**YOUR OBJECTIVE:** In the entries below, find the line with "fx_px: 3437" and the line with "focal_mm: 18.6". Return those two lines and all lines between them, exactly.

**DATA:**
___

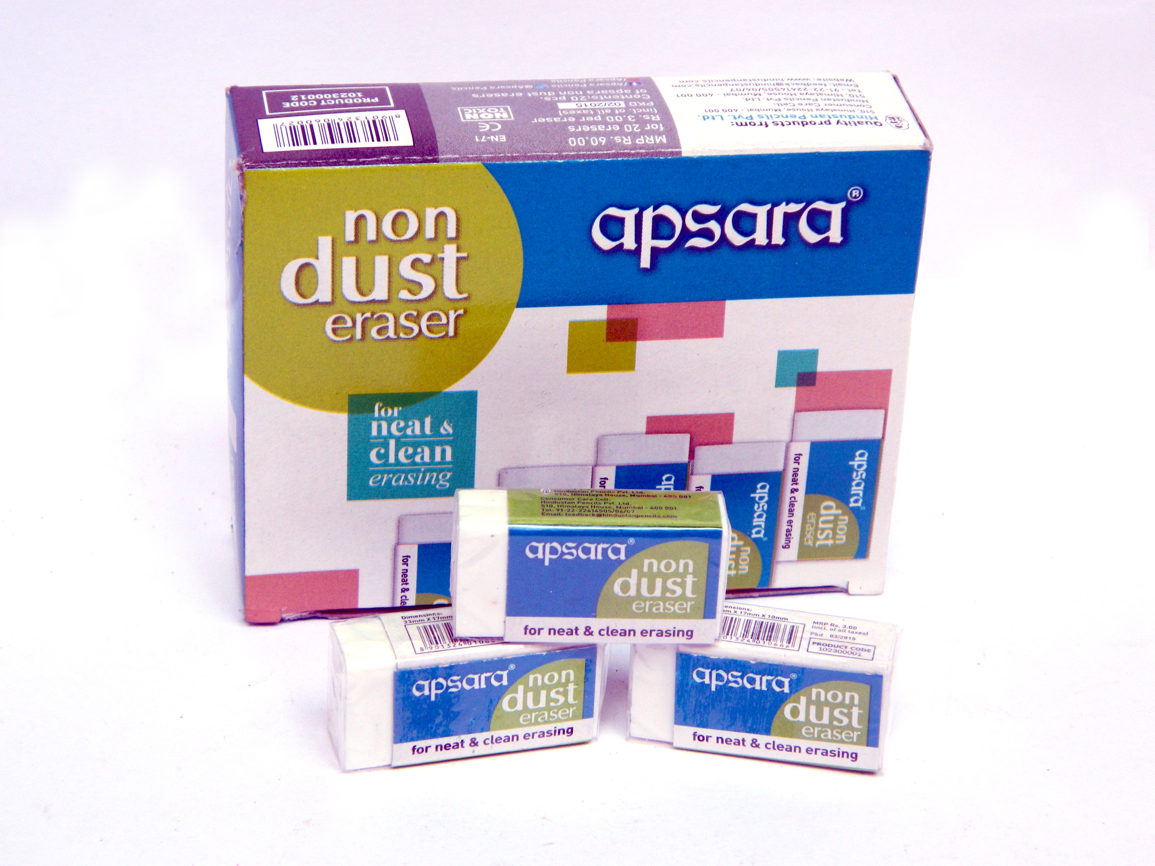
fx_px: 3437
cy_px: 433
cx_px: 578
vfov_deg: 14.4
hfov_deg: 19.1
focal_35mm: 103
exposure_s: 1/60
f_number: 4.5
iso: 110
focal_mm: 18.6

___

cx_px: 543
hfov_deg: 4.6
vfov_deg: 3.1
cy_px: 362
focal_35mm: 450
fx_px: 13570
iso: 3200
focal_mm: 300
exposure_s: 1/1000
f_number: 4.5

___

**OUTPUT BELOW:**
fx_px: 3437
cy_px: 433
cx_px: 578
vfov_deg: 14.4
hfov_deg: 19.1
focal_35mm: 103
exposure_s: 1/60
f_number: 4.5
iso: 110
focal_mm: 18.6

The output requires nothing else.